I note that two of my comments have now appeared following moderation on MR's blog, but a third seems to have disappeared. So, here is what it said. Perhaps you could take up the points, as I now have to get on with other stuff.

****

I had intended not to comment further, but saw this bit, which is so egregiously wrong, I could not let it pass.

“The difference is that Ricardo had a theory of (use-) value based on ‘concrete labour’ (physical amounts of labour) measured in labour time.”

Ricardo most certainly did not have a theory of “use value”, which is what Marx attributes to the Physiocrats, and which Adam Smith slips into on occasion, where he slips from a labour theory of value to a cost of production theory of value. Marx notes that Ricardo’s advance over Smith and the Physiocrats is precisely that he does not fall into that trap, he consistently applies labour-time as the measure of value, but it is in doing so, whilst failing to make the distinction, like Smith, between labour and labour-power, that he then lands in a terrible mess.

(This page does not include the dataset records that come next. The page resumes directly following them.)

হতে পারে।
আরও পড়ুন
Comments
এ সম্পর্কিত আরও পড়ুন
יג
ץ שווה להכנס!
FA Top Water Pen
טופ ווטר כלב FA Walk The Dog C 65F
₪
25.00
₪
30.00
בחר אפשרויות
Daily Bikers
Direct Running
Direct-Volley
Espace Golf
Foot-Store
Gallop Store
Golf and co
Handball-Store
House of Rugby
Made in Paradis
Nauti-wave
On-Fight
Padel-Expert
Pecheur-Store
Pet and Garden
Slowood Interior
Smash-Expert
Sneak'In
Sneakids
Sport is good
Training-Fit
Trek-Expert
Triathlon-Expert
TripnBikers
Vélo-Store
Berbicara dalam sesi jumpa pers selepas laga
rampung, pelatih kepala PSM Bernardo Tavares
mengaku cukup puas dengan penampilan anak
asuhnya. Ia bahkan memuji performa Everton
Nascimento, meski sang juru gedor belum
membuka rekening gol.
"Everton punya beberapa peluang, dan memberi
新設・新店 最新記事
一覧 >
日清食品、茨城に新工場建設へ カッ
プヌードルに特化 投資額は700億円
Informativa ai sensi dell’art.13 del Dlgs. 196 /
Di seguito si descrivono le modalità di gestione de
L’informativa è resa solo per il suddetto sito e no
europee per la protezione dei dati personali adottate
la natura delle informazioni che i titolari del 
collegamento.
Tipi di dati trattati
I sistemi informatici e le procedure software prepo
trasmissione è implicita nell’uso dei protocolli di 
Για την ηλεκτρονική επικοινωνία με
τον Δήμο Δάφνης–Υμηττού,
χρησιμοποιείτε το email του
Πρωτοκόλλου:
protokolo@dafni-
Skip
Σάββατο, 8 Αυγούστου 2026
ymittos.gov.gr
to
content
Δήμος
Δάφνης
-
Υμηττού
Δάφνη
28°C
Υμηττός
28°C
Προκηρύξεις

Like Smith, you are right that Ricardo has an “embodied labour” theory of value. That is he determines the value of commodities by the labour actually used in their production. Marx criticises this concept of embodied labour or embodied value, which leads to the conclusions that value is somehow intrinsic to the commodity, which is the foundation of commodity fetishism. Marx makes clear not only that value is determined by socially necessary abstract labour but that each commodity is thereby only a representative of this social value, as a proportion of social labour-time, which is continually changing, and so far from any concept of being embodied within the commodity, as a result of some past act of labour undertaken in relation to it. Indeed, this is Marx’s critique of the concept of historic prices, because for Marx value is always the value determined by the current reproduction cost of commodities, including those commodities that physically comprise the productive-capital, and on which is calculated the rate of profit.

But, according to Marx as set out in TOSV II and III, in the Chapters and sections critiquing Ricardo’s theory of value, and the attacks on it by Malthus, Bailey and others, the real problem is that Ricardo, having stuck consistently to a labour theory of value based on the quantity of labour-time (unlike Smith, who lapses into a cost of production theory in which at points he confuses this quantity of labour with the value of labour, i.e. wages) Ricardo then attempts to find an absolute measure of this quantity of labour, in some other commodity.

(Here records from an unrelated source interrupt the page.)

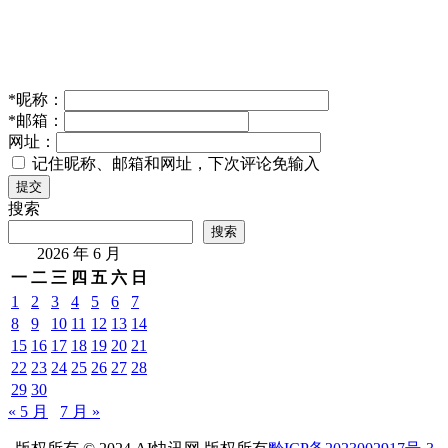
*
昵称：
*
邮箱：
网址：
记住昵称、邮箱和网址，下次评论免输入
提交
搜索
搜索
2026 年 6 月
一
二
三
四
五
六
日
1
2
3
4
5
6
7
8
9
10
11
12
13
14
15
16
17
18
19
20
21
22
23
24
25
26
27
28
29
30
« 5 月
7 月 »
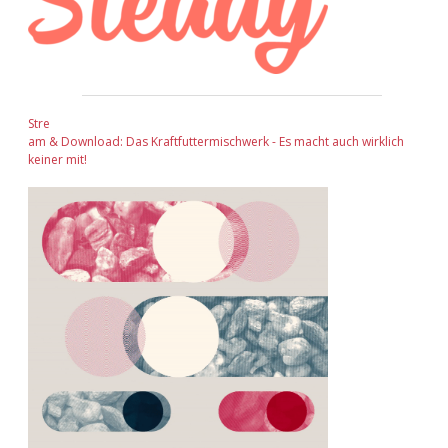
Stre
am & Download: Das Kraftfuttermischwerk - Es macht auch wirklich
keiner mit!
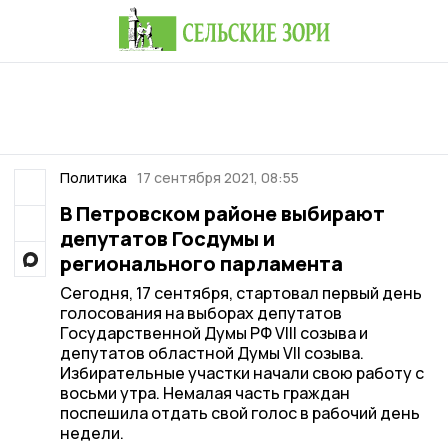
Политика
17 сентября 2021, 08:55
В Петровском районе выбирают
депутатов Госдумы и
регионального парламента
Сегодня, 17 сентября, стартовал первый день
голосования на выборах депутатов
Государственной Думы РФ VIII созыва и
депутатов областной Думы VII созыва.
Избирательные участки начали свою работу с
восьми утра. Немалая часть граждан
поспешила отдать свой голос в рабочий день
недели.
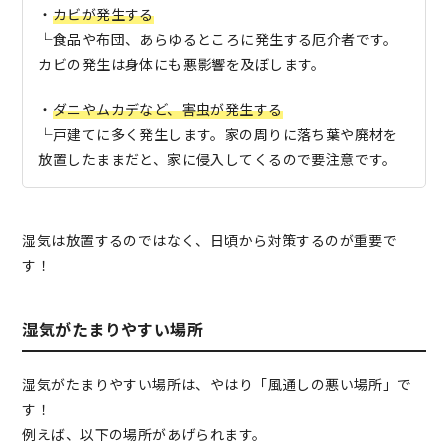
・
カビが発生する
└食品や布団、あらゆるところに発生する厄介者です。
カビの発生は身体にも悪影響を及ぼします。
・
ダニやムカデなど、害虫が発生する
└戸建てに多く発生します。家の周りに落ち葉や廃材を
放置したままだと、家に侵入してくるので要注意です。
湿気は放置するのではなく、日頃から対策するのが重要で
す！
湿気がたまりやすい場所
湿気がたまりやすい場所は、やはり「風通しの悪い場所」で
す！
例えば、以下の場所があげられます。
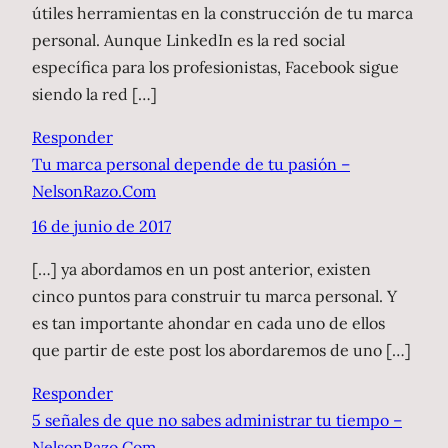
útiles herramientas en la construcción de tu marca
personal. Aunque LinkedIn es la red social
específica para los profesionistas, Facebook sigue
siendo la red […]
Responder
Tu marca personal depende de tu pasión –
NelsonRazo.Com
16 de junio de 2017
[…] ya abordamos en un post anterior, existen
cinco puntos para construir tu marca personal. Y
es tan importante ahondar en cada uno de ellos
que partir de este post los abordaremos de uno […]
Responder
5 señales de que no sabes administrar tu tiempo –
NelsonRazo.Com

As Marx sets out ibn TOSV III, this was a fool’s errand, because there never could be such an absolute external measure of labour-time (which is why those today who try to find such an external measure of value in gold, for example, are also engaged in such a fool’s errand) because any such external measure, be it labour-power, corn (as Smith used as a proxy), or gold, must itself be a commodity, whose value fluctuates along with changes in social productivity.

In TOSV III, in setting this out, Marx says that the one good thing that came out of Bailey’s critique of Ricardo was to illustrate the pointlessness of this search. All that Ricardo needed to have done was to have recognised the difference between value as determined by labour-time, and thereby absolute, and independent, as against exchange-value as being contingent, and external. But, then he would have to have also addressed the distinction between labour as the essence and measure of value, and labour-power, as a use value, which as wage labour becomes a commodity sold by the wage worker, which thereby provides the basis for the creation of surplus value in production, which Adam Smith had discovered, but likewise was unable to recognise because he similarly failed to distinguish between labour-power as a commodity, and labour the value creating activity.